Accusations of ballot mishandling and street protests erupted nearly a week after Haitians voted to restore democratic government to this impoverished Caribbean nation. Some demonstrators threatened violence if Preval isn't declared the winner, chanting: "No Preval, no peace!"

Two members of Haiti's electoral council on Sunday questioned vote counting procedures, while throngs of Preval supporters poured into the streets, chanting angry allegations of fraud.

Electoral council member Pierre Richard Duchemin said he was being denied his rightful access to information about the tabulation process and called for an investigation.

"According to me, there's a certain level of manipulation," Duchemin told The Associated Press, adding that "there is an effort to stop people from asking questions."

Preval supporters blew horns and pounded drums outside electoral council headquarters, denouncing Jacques Bernard, director-general of the nine-member electoral council, as a "thief."

"He doesn't know how to count!" they chanted, as they were blocked from the headquarters by police carrying rifles and shotguns.

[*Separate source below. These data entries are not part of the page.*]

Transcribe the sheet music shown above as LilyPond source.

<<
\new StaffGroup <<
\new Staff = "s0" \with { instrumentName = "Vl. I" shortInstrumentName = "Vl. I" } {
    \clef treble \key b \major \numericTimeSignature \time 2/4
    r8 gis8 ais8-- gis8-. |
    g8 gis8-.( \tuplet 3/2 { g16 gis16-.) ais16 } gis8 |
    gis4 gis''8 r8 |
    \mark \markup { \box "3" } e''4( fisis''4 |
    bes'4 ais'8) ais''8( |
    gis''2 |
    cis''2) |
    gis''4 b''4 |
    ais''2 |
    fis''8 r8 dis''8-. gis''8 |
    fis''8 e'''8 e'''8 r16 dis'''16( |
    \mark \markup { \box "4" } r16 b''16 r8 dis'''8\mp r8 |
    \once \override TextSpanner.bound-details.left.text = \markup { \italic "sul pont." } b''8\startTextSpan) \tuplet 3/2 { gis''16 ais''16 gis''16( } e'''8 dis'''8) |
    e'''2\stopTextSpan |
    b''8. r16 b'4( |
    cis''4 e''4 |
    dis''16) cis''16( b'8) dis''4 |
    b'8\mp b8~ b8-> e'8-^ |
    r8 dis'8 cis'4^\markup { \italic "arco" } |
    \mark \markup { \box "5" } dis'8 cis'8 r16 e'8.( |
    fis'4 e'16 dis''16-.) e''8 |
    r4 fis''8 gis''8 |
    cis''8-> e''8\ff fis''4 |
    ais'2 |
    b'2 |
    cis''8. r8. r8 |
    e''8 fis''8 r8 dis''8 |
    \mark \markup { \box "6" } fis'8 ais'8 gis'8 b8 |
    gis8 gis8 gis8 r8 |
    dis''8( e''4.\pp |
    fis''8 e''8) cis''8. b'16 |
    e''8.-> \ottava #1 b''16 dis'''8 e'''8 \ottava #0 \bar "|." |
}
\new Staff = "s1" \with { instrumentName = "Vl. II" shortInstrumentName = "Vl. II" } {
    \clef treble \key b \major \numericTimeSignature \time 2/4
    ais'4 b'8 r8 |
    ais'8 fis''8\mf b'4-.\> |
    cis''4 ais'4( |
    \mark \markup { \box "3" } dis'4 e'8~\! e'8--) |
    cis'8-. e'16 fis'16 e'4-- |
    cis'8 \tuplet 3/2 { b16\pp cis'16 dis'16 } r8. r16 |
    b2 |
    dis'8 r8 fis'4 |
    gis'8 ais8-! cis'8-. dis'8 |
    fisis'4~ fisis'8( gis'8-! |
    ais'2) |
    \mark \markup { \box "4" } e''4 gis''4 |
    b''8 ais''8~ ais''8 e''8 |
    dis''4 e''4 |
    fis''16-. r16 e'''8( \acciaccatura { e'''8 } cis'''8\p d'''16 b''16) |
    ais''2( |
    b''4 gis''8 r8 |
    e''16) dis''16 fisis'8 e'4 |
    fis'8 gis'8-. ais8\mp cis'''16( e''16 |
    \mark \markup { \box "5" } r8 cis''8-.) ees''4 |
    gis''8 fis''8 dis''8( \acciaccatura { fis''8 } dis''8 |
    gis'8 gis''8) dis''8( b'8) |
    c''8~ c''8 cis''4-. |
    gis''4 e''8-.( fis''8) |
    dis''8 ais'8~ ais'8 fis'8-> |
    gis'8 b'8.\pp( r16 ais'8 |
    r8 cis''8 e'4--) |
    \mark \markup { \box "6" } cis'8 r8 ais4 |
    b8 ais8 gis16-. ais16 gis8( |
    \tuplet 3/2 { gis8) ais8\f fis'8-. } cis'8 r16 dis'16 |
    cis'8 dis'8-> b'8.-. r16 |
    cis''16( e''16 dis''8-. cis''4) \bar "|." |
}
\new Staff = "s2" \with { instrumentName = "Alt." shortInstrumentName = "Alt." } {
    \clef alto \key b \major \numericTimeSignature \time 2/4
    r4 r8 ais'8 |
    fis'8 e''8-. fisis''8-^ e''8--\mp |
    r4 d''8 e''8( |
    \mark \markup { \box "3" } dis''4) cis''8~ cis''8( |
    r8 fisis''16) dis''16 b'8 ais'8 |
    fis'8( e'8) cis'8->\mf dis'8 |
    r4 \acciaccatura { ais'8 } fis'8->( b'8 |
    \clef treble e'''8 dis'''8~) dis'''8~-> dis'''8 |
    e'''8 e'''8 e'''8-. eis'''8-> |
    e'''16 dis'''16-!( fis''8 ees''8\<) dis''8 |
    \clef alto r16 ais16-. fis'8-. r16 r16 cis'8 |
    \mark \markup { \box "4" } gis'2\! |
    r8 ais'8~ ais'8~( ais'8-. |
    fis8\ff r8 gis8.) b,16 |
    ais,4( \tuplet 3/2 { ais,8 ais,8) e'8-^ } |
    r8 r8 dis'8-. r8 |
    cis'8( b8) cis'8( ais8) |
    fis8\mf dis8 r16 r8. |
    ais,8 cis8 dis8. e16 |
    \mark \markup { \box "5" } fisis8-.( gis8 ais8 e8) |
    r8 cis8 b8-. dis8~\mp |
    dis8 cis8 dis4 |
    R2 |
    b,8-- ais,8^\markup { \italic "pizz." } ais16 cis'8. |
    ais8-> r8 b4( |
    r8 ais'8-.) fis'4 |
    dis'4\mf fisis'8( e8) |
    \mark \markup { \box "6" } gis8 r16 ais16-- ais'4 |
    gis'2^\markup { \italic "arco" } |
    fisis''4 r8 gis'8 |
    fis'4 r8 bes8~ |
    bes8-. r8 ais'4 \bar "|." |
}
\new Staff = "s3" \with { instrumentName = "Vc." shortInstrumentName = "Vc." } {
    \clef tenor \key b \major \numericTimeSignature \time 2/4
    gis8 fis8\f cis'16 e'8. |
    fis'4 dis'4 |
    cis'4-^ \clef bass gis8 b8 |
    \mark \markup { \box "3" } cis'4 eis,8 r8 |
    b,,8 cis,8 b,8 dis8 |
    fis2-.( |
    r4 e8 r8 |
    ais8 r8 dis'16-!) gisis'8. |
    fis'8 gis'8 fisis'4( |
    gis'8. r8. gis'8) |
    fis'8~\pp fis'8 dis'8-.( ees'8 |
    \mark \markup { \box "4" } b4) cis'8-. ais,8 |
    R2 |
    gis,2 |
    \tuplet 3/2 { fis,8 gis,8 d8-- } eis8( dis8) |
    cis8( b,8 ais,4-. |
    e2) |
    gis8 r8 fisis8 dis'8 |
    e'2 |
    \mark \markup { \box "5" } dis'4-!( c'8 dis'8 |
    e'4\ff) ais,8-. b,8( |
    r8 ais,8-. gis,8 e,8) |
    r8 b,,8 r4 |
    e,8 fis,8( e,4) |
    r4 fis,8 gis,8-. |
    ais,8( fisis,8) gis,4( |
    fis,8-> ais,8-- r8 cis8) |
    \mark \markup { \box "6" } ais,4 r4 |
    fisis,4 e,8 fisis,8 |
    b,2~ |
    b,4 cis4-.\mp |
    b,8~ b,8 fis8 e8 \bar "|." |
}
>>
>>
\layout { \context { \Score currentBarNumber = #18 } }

Bernard has denied accusations that the council voided many votes for Preval. Blue-helmeted U.N. peacekeepers deployed across the capital and blocked chanting Preval supporters from reaching the Montana Hotel, where the electoral council abruptly canceled a Sunday evening press conference.

Patrick Fequiere, who is also on the nine-member electoral council, said on local radio that Bernard was releasing results without notifying other council members, who did not know where Bernard was obtaining his information.

The elections will replace an interim government installed after former President Jean-Bertrand Aristide was ousted in a bloody rebellion two years ago.

The vote was seen as crucial to avoiding a political and economic meltdown in the Western Hemisphere's poorest nation where, following Aristide's ouster, gangs went on a kidnapping spree and many factories closed because of a lack of security and foreign investment.

Jean-Henoc Faroul, president of an electoral district with 400,000 voters northeast of the capital, accused the electoral commission of trying to force a runoff, saying ballot tally sheets from Preval strongholds have vanished.

"The electoral council is trying to do what it can to diminish the percentage of Preval so it goes to a second round," said Faroul, who openly supports Preval's candidacy.

Wimhurst said tally sheets with vote results have been found dumped in the garbage, but added that the sheets might have been mishandled by election workers and that this was not necessarily evidence of fraud.

He said 136 tally sheets containing the results of possibly thousands of votes had still not been processed at a voter tabulation site in Port-au-Prince. Others were being delivered piecemeal from districts, he said.

Doors were removed from the tabulation center to prevent electoral council lawyers huddling in private, Wimhurst said.

Of 2.2 million ballots cast, about 125,000 have been declared invalid because of irregularities, raising suspicion among Preval supporters that polling officials are trying to steal the election. Another 4 percent of the ballots were blank but were still added into the total, making it harder for Preval to obtain the 50 percent plus one vote needed.